The gold flowers naturally attracted a relatively new material called graphene oxide. These sheets of carbon and oxygen, just a few atoms thick, layered themselves over the gold. This layered formation allowed the team to grow the tumor-cell-catching molecular chains so densely.

“It’s almost like each graphene has many nano-arms to capture cells,” Nagrath said.

To test the device, the team ran one-milliliter samples of blood through the chip’s thin chamber. Even when they had added just three-to-five cancer cells to the 5-10 billion blood cells, the chip was able to capture all of the cells in the sample half the time, with an average of 73 percent over 10 trials.

“That’s the highest anybody has shown in the literature for spiking such a low number of cells,” Nagrath said.

The team counted the captured cancer cells by tagging them with fluorescent molecules and viewing them through a microscope. These tags made the cancer cells easy to distinguish from accidentally caught blood cells. They also grew breast cancer cells over six days, using an electron microscope to see how they spread across the gold flowers.

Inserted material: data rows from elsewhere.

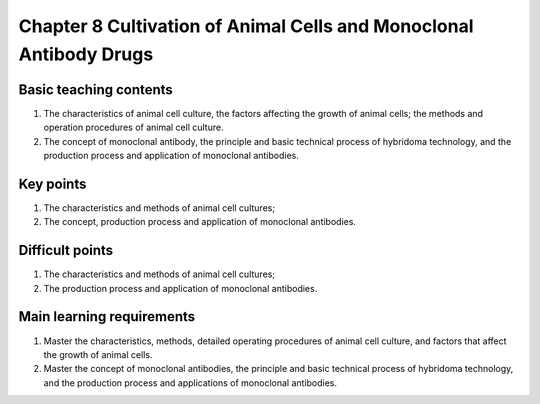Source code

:Chapter 8 Cultivation of Animal Cells and Monoclonal Antibody Drugs==================================================================================================================


Basic teaching contents-----------------------------------

1.	The characteristics of animal cell culture, the factors affecting the growth of animal cells; the methods and operation procedures of animal cell culture.2.	The concept of monoclonal antibody, the principle and basic technical process of hybridoma technology, and the production process and application of monoclonal antibodies.
Key points----------------------

1.	The characteristics and methods of animal cell cultures;2.	The concept, production process and application of monoclonal antibodies.
Difficult points----------------------------

1.	The characteristics and methods of animal cell cultures;2.	The production process and application of monoclonal antibodies.
Main learning requirements--------------------------------------

1.	Master the characteristics, methods, detailed operating procedures of animal cell culture, and factors that affect the growth of animal cells.2.	Master the concept of monoclonal antibodies, the principle and basic technical process of hybridoma technology, and the production process and applications of monoclonal antibodies.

“When you have individual cells, the amount of material in each cell is often so small that it’s hard to develop molecular assays,” Wicha said. “This device allows the cells to be grown into larger quantities so you can do a genetic analysis more easily.”

The chip could capture pancreatic, breast and lung cancer cells from patient samples. Nagrath was surprised that the device was able to catch about four tumor cells per milliliter of blood from the lung cancer patients, even though they had the early-stage form of the disease.

Working in a team that comprises both engineers and medical professionals at U-M, Nagrath is optimistic that the new technique could reach clinics in three years.

The paper is titled “Sensitive capture of circulating tumor cells by functionalized graphene oxide nanosheets.” The university is pursuing patent protection for the intellectual property and is seeking commercialization partners to help bring the technology to market.